Republican Assemblyman Keith Brown of Long Island first made the statement about secession on the floor of the Assembly late last year as he and his colleagues debated a $32,000 pay raise.
Brown says Long Island is “an ATM for New York City” and claims it has enough money and local services to go it alone.
There has been secession talk for years, even decades, but it usually involves an upstate-downstate split, this time it’s a different kind of “divorce”.
According to Payscale, the median household income on Long Island is $118,500 in Nassau County and $106,225 in Suffolk County.

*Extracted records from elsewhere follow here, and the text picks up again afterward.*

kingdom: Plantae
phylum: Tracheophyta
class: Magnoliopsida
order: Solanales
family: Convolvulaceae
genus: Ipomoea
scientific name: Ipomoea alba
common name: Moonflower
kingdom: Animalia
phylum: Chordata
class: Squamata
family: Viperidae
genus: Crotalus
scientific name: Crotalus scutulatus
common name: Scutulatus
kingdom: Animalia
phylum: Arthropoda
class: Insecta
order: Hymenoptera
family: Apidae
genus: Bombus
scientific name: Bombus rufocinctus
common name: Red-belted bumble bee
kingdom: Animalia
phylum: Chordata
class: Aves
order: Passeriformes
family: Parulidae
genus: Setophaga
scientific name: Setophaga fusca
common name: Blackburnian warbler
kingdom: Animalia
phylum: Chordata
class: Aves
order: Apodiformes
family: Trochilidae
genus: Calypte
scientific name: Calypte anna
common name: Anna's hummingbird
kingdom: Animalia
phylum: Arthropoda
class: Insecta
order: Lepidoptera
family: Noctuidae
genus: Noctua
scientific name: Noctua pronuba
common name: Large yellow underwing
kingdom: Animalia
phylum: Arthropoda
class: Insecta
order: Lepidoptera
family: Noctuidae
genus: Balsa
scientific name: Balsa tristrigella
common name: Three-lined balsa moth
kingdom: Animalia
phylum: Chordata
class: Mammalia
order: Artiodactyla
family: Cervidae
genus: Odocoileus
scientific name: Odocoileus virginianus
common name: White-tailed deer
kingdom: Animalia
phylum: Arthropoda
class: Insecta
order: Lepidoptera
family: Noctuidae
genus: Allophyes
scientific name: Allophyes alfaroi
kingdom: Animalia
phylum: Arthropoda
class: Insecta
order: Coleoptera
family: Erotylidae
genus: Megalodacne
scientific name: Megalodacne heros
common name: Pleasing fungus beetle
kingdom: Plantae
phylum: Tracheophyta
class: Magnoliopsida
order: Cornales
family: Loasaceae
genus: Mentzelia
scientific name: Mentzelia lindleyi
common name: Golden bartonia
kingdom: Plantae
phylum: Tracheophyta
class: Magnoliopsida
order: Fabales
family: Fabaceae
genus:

By comparison, the national median is $65,700 and the New York median household income is $72,100. Based on this gap, some Long Islanders believe their tax money is going to fund New York City programs.
Another Long Island Assemblyman, Democrat Phil Ramos, calls the idea “insane” and says Long Island could not provide essential services like public protection and education without the money it gets from the state. He also says minority communities would be marginalized. New York City provides the bulk of the state’s tax revenue, so other parts of the state couldn’t go it alone.
Brown disagrees with this assessment and insists it could work. He has yet to put forward a secession bill. He’s also thinking that rather than becoming the 51st state, Long Island could possibly be annexed by Connecticut or Rhode Island. It remains to be seen whether those states would have any interest. All in all, it’s not a plan that inspires confidence or optimism.